La comunicación no es mística. Las palabras que decimos reflejan quiénes somos: qué pensamos, juzgamos, sentimos, valoramos, honramos, amamos, odiamos, tememos, deseamos, esperamos, creemos y con qué nos comprometemos. Sí pensamos que somos inadecuados para la vida nuestra comunicación lo reflejará: juzgaremos que otros tienen todas las respuestas; nos sentiremos enojados, lastimados, atemorizados, culpables, necesitados y controlados por los demás. Desearemos controlar a los demás, valoraremos complacer a los demás a cualquier costo, y temeremos la desaprobación y el abandono. Esperaremos todo pero creeremos que no nos merecemos y no obtendremos nada a menos que forcemos las cosas para que sucedan, y permanezcamos en el empeño de ser responsables por los sentimientos y la conducta de otras personas. Estamos congestionados con sentimientos y pensamientos negativos. No es de extrañar que tengamos problemas de comunicación. Hablar clara y directamente no es difícil. De hecho, es fácil. Y divertido. Empecemos por saber que está bien ser como somos. Nuestros sentimientos y pensamientos están bien. Nuestras opiniones cuentan. Está bien hablar acerca de nuestros problemas. Y está bien decir que no. Podemos decir que no cada vez que así lo sintamos. Es fácil. Dilo ahora mismo. Diez veces. ¿Viste qué fácil fue?
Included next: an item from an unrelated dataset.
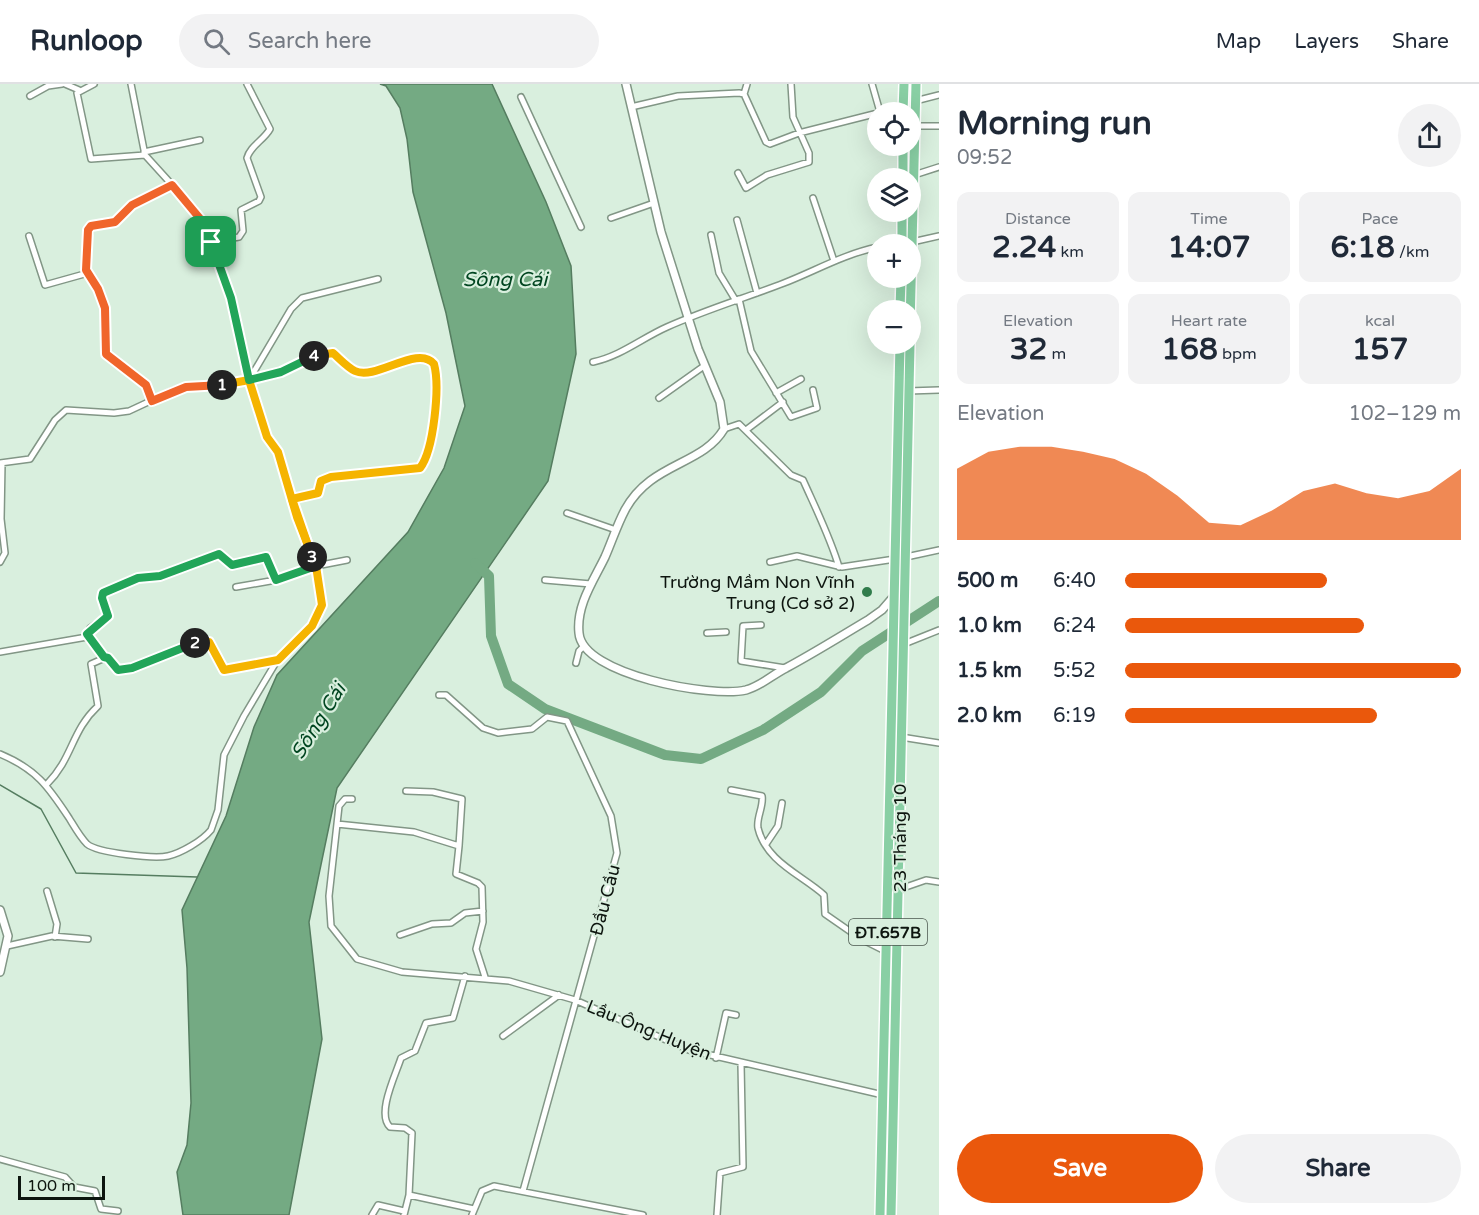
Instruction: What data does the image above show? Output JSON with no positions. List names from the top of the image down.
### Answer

Por cierto, los demás también pueden decir que no. Se hace más fácil si tenemos iguales derechos. Cada vez que nuestra respuesta sea no, empecemos a responder con la palabra no en vez de decir, “no lo creo”, o “tal vez”, o cualquiera otra frase vacilante. Digamos lo que queremos, y queramos decir lo que decimos. Si no sabemos qué queremos decir, quedémonos callados y pensemos sobre ello. Si nuestra respuesta es, “no lo sé”, digamos “no lo sé”.

M.—

Aprendamos a ser concisos. Dejemos de andarle dando vueltas a la gente. Lleguemos al punto y cuando lo hayamos hecho, detengámonos. Hablemos acerca de nuestros problemas. No le somos desleales a nadie al revelar quiénes somos y sobre qué tipo de problemas estamos trabajando. Lo único que sí hacemos es fingir al no ser quiénes somos. Compartamos secretos con amigos de confianza que no los usarán en contra nuestra ni nos ayudarán a sentirnos avergonzados. Podemos tomar decisiones apropiadas acerca de con quién hablar, qué tanto decirle y cuál es el mejor momento para hablar. Expresemos nuestros sentimientos abiertos, honestos, adecuados y responsablemente. Permitamos que los demás hagan lo mismo. Aprendamos las palabras: Yo siento. Permitamos que los demás digan estas palabras y aprendamos a escuchar, no a arreglar. Podemos decir lo que pensamos. Aprendamos a decir: “Lo que pienso es esto”. Nuestras opiniones pueden ser diferentes a las de los demás. Eso no significa que estemos mal. No tenemos que cambiar nuestras opiniones, y tampoco la otra persona, a menos que alguno de nosotros lo desee. Podemos incluso estar equivocados. Podemos decir qué esperamos sin exigir que los demás cambien para acoplarse a nuestras necesidades. Otras personas pueden decir qué esperan, y si no queremos hacerlo tampoco tenemos que cambiar para adaptarnos a ellas.